El enigmático árbol cinchona

Planta de la quinina
Las cortezas y la quina llegaban a Europa pero durante más de 100 años nadie supo cómo eran los árboles de los que se extraían. Aún así, el polvo de la corteza de cinchona era un negocio muy rentable, primero para España y luego para Perú, Ecuador y Bolivia: baste con saber que en la década de 1840 los ciudadanos y soldados británicos que vivían en la India gastaban 700 toneladas de corteza de quina al año para sus dosis protectoras (por cierto, que añadieron ginebra al mejunge que debían tomar y así nació el gin tonic). No es de extrañar que quisieran mantener todo lo relacionado con la cinchona en secreto.
Por supuesto, el resto de las potencias europeas estaban más que interesadas en obtener semillas de ese misterioso árbol para cultivarlo en cualquier otro sitio. A mediados del XIX algunos europeos habían conseguido sacar algunas, pero producían una quinina de baja calidad.
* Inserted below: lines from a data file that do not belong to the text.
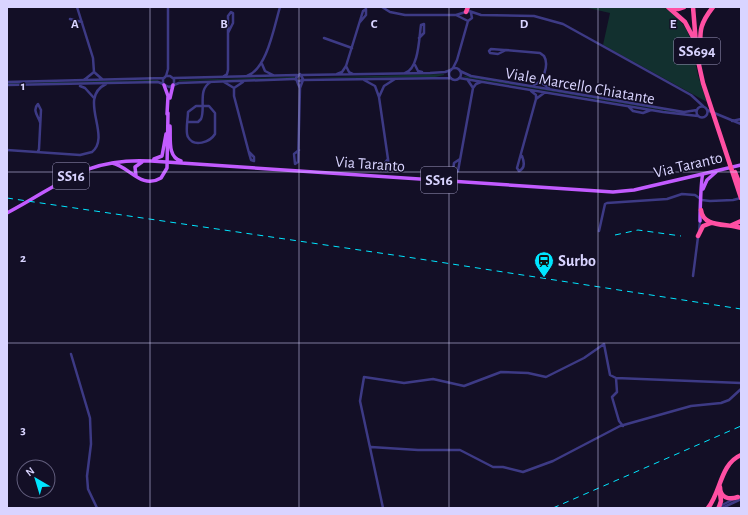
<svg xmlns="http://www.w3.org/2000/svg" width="748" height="515" font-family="'Alegreya Sans',sans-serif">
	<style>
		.green { fill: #12302f }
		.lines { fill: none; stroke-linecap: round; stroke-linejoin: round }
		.minor { stroke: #3d3a85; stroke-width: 2.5 }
		.major { stroke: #c25bff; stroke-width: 3.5 }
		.highway { stroke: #ff4fa3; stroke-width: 4.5 }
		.rail { stroke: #00e5ff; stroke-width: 1; stroke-dasharray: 6 5; stroke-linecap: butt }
		.grid { fill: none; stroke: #d9d4ff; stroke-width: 1; stroke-opacity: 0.55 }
		.labels { text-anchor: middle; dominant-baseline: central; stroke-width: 3; stroke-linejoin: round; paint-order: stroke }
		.shield { fill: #130f26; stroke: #9e99be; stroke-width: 1 }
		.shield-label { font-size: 15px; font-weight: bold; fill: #d9d4ff }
		.street-label { font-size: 16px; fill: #d9d4ff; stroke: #130f26 }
		.poi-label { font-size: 16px; font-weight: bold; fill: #d9d4ff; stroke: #130f26; text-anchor: start }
		.grid-label { font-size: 13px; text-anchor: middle; font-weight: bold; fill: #d9d4ff; stroke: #130f26; stroke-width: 3; stroke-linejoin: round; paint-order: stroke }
	</style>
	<rect width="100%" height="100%" fill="#130f26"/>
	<path class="green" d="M584,7H665C692,29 689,34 696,66C698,78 703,90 707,102L603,45L610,13Z
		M444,74V75L435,77L304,78Z
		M465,76L685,113V114L464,77Z
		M295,77V78L179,81V80Z
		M158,80V81L7,84V83Z"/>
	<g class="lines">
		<path class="minor" d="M77,7L93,58L94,72L102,79
			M382,7L390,12L405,15H456L469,11L481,15L534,16L563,24L691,95L703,106
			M456,15L468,21L472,18L471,13
			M70,19L82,22
			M324,38L352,48
			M491,49L504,50H506L498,54L490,53L489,51Z
			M506,50L540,53L544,56C549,64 544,82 534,85
			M262,64L265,71L273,75
			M415,65L418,71L422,72
			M346,66L349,72L353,74
			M453,68L457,60L468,21
			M449 74a6 6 0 1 1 12 0a6 6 0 1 1-12 0Z
			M460,71L471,76L684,112L697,110
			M405,73C419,69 419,37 421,25L424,24V33L419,38
			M337,74L342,72L346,66L363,11L366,9V15L360,22
			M302,75L430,73L445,72L451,70
			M166,76L168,69V7
			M247,76C267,69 274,27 280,7
			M223,77L227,74L228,70V16L231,12L233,13V23L228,33
			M174,78L297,75
			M459,78L663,112L698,116
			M467,79L473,88L476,84L481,82
			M84,80L94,72
			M364,80L375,86L379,97L388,159L389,168L386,171L384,169L383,165L388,159
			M542,80L543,84L549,88
			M7,82L164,78
			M224,82L234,88V96L249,153L251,160L254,161V157L249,152
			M174,83V79L170,76H166L163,79V84L169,87L179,83L294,79C296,80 298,81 300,81L303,79L300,74L296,78C297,81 298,85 300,88
			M7,85L158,82L163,84
			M80,86L85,88L94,98
			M234,88L243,82
			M531,91L536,95V99
			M379,97L384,86L395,79
			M196,106H209L215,113V134C210,142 194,148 188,137C185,132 188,119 188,112Z
			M696.5 112a5.5 5.5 0 1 1 11 0a5.5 5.5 0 1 1-11 0Z
			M629,107L633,111L643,113L651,110
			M707,110L741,124
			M732,121L741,119V124
			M188,122H198L201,119C206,108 197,89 211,82
			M7,150L80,155L92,152C112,136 77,98 106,84
			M299,150L294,154L295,164L298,162L300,88L303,80L451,78
			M38,152L39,149L41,110L38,104C32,110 38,116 40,122
			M522,156C524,161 526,168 519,171L517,168L536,99L544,93
			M460,159L454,163L453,171L455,173L458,171L473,88
			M599,231L605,204L607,203L667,199L682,194L695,195L702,200L710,201L733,200L741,198
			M699,232L700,221
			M693,276L698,237
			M71,354L90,418L91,444L87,476L88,489L97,508
			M616,378L741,383
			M371,447L418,450H460L493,467H503L523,472L553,461L620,426L691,406L721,403L729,400L741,389
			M383,508L360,401L364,377L404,383L433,379L464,386L501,372L528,373L546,377L584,358L604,344L610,375L616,378L617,392L612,397L619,421L623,426
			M716,508L734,499
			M722,508L739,500"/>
		<path class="major" d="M164,85L168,96L167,114
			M170,98L173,85
			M170,126C171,138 167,157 181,161
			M154,159L162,156L166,134
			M112,163C129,166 141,190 161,178L167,168L168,113
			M136,176L135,167L142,162
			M703,189L707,180L716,172
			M7,213C61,185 85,157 151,161L613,192L634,190L741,165
			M700,221C700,214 701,177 703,174"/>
		<path class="highway" d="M668,7L685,22L694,39
			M671,7L678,9L684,7
			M693,7L697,56L703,83L741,198
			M466,12L468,7
			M700,61C702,35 695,30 713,7
			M735,172L741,187
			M701,210C703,228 727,223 741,228
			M732,225L741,221
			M698,236L703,226L711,223
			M720,487C720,498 729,500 738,497
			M719,507L721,501L720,493
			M708,508C721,492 720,464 741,455"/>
		<path class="rail" d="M7,198L407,257L741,309
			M615,235L638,230L681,236
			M553,508L741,426"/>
	</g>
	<path class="grid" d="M150,7V508M299,7V508M449,7V508M598,7V508M7,172H741M7,343H741"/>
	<defs>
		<g id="station-pin" transform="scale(1)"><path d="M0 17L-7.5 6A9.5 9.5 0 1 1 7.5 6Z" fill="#00e5ff" stroke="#130f26"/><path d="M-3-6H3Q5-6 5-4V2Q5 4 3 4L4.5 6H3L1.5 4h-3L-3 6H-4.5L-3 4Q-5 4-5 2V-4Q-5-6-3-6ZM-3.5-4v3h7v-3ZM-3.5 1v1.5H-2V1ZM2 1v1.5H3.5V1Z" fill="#111"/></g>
	</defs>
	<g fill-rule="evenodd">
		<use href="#station-pin" x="544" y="261"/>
	</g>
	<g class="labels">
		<g class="shield">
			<rect x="674" y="38" width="46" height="26" rx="3"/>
			<rect x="53" y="163" width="36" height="26" rx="3"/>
			<rect x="421" y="167" width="36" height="26" rx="3"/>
		</g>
		<g class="shield-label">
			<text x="697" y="51">SS694</text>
			<text x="71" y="176">SS16</text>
			<text x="439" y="180">SS16</text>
		</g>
		<g class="street-label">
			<text transform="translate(580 86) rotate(10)">Viale Marcello Chiatante</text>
			<text transform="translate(370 164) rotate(4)">Via Taranto</text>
			<text transform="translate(688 165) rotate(-13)">Via Taranto</text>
		</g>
		<g class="poi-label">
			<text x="558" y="261">Surbo</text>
		</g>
	</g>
	<g class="grid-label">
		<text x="75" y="28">A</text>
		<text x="224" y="28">B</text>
		<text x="374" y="28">C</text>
		<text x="524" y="28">D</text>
		<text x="673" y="28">E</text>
		<text x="23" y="90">1</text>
		<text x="23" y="262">2</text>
		<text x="23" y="434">3</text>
	</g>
	<rect width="748" height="515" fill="none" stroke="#d9d4ff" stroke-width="16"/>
	<g transform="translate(36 479) rotate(322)"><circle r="19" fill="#130f26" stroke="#625e7d"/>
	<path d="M0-3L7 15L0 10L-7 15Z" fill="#00e5ff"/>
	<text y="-6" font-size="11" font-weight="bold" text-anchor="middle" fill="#d9d4ff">N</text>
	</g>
</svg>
Además, cultivar el árbol daba muchos problemas pues es bastante pejiguero con la altitud, temperatura y tipo de suelo, por lo que hacerlo crecer fuera de su hábitat natural era todo un problema botánico.
El inglés que robó la quina
En 1864 Charles Ledger, un inglés que llevaba viendo en Perú desde 1841 como comerciante de lana de alpaca, decidió probar suerte con la quinina. Años antes había traficado con alpacas, que llevó ilegalmente de Perú hacia Australia, así que seguramente pensó que si había podido sacar animales sería más fácil hacer lo propio con unas cuantas semillas. Ledger encontró una mejor variedad para producir quinina, ahora conocida como Cinchona ledgeriana, y en 1865, jugándose la vida en Bolivia y con la ayuda de un indio Aymará llamado Manuel Incra, recolectó varios kilos y se las envió a su hermano en Londres. Cuando el gobierno boliviano supo de este robo, torturó hasta la muerte al pobre Incra.
Ledger se las prometía muy felices vendiendo esas semillas, pero le salió el tiro por la culata: fue incapaz de convencer a los compradores potenciales que su producto de contrabando era realmente semillas de cinchona. Al final el gobierno holandés se las compró ¡por 20 dólares! Fue el negocio del milenio: en 1930 sus plantaciones en Java de la cinchona de Ledger producían 10.000 toneladas de quina, lo que significaba el 97 % de la producción mundial de quinina.